What must be handed in is the entire listing, exactly as written, with no pictures.

Source material section start

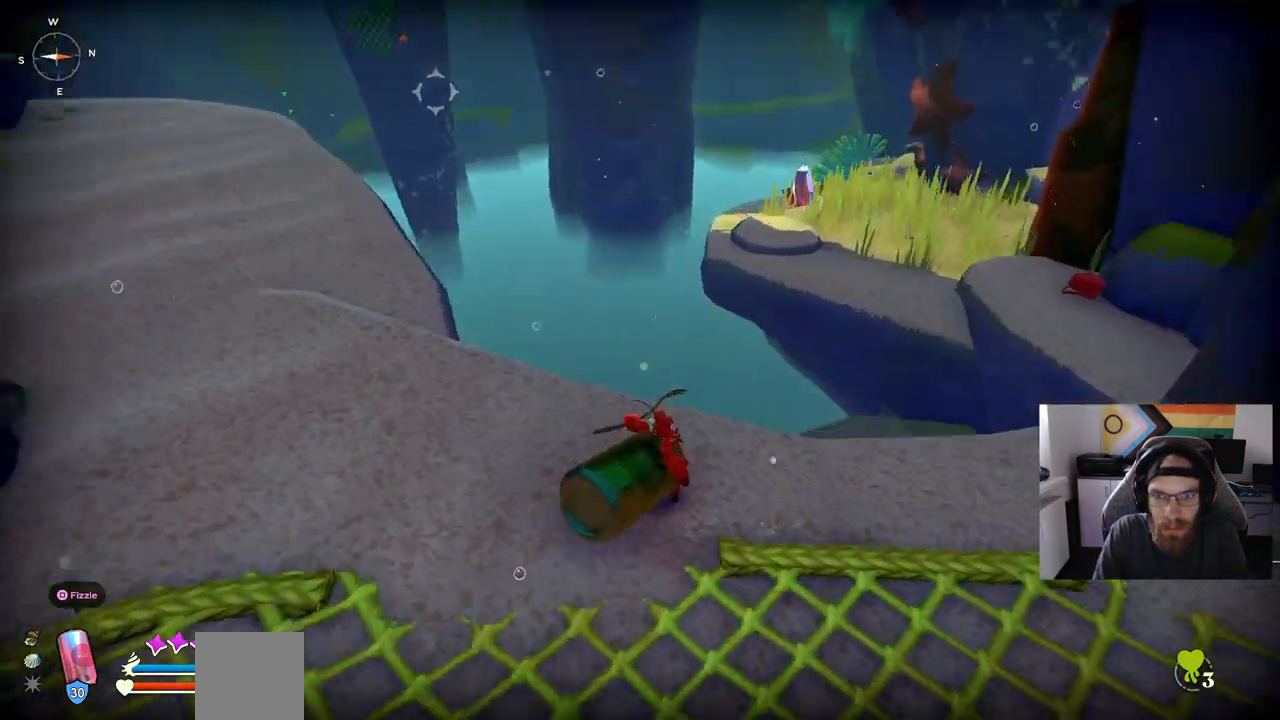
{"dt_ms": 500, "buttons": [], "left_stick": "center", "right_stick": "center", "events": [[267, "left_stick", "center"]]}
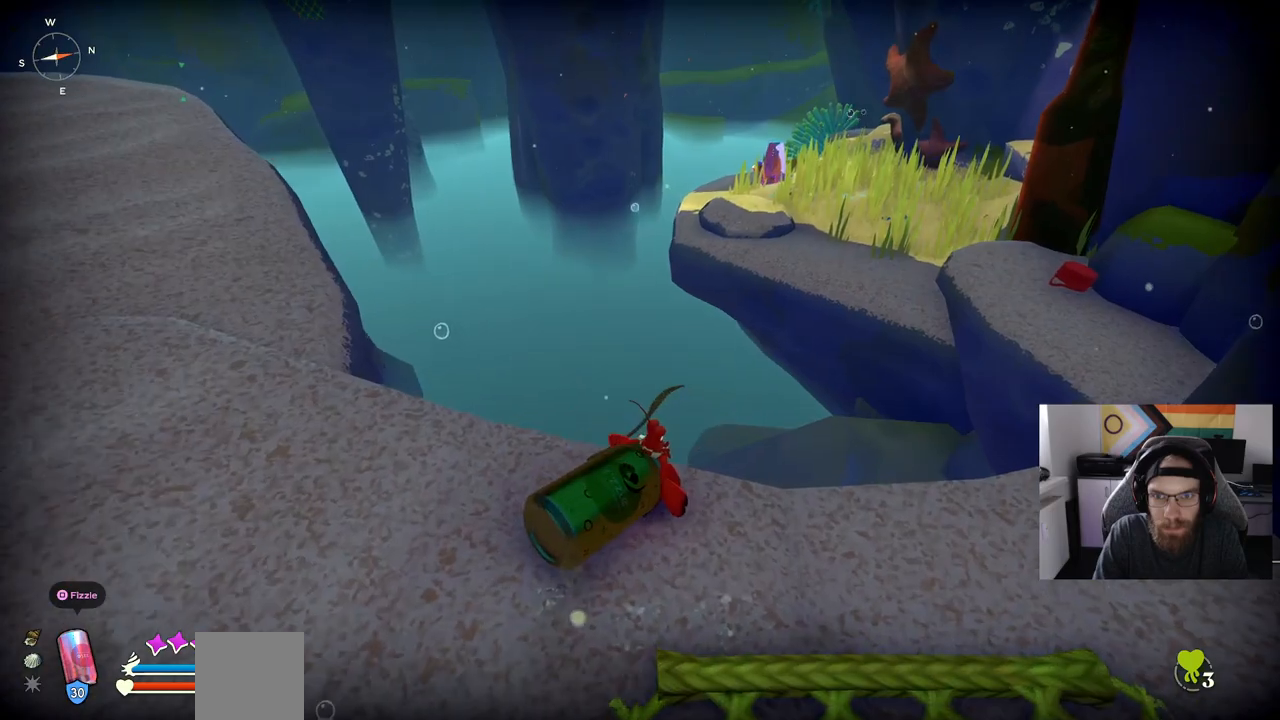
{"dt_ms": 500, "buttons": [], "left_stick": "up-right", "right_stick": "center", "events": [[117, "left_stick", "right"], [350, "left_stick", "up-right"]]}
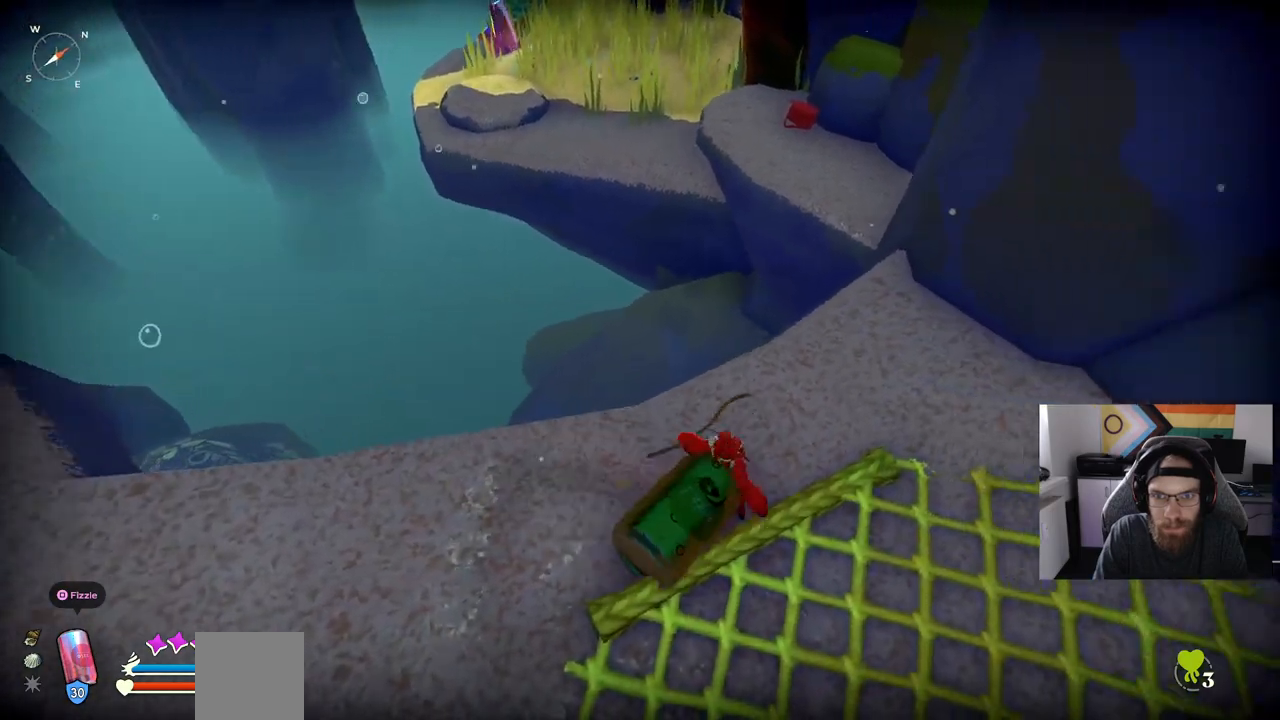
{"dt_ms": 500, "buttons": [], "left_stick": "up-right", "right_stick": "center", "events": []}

Source material section end

**Solution to the problem**
{"dt_ms": 500, "buttons": [], "left_stick": "center", "right_stick": "center", "events": [[267, "left_stick", "center"]]}
{"dt_ms": 500, "buttons": [], "left_stick": "up-right", "right_stick": "center", "events": [[117, "left_stick", "right"], [350, "left_stick", "up-right"]]}
{"dt_ms": 500, "buttons": [], "left_stick": "up-right", "right_stick": "center", "events": []}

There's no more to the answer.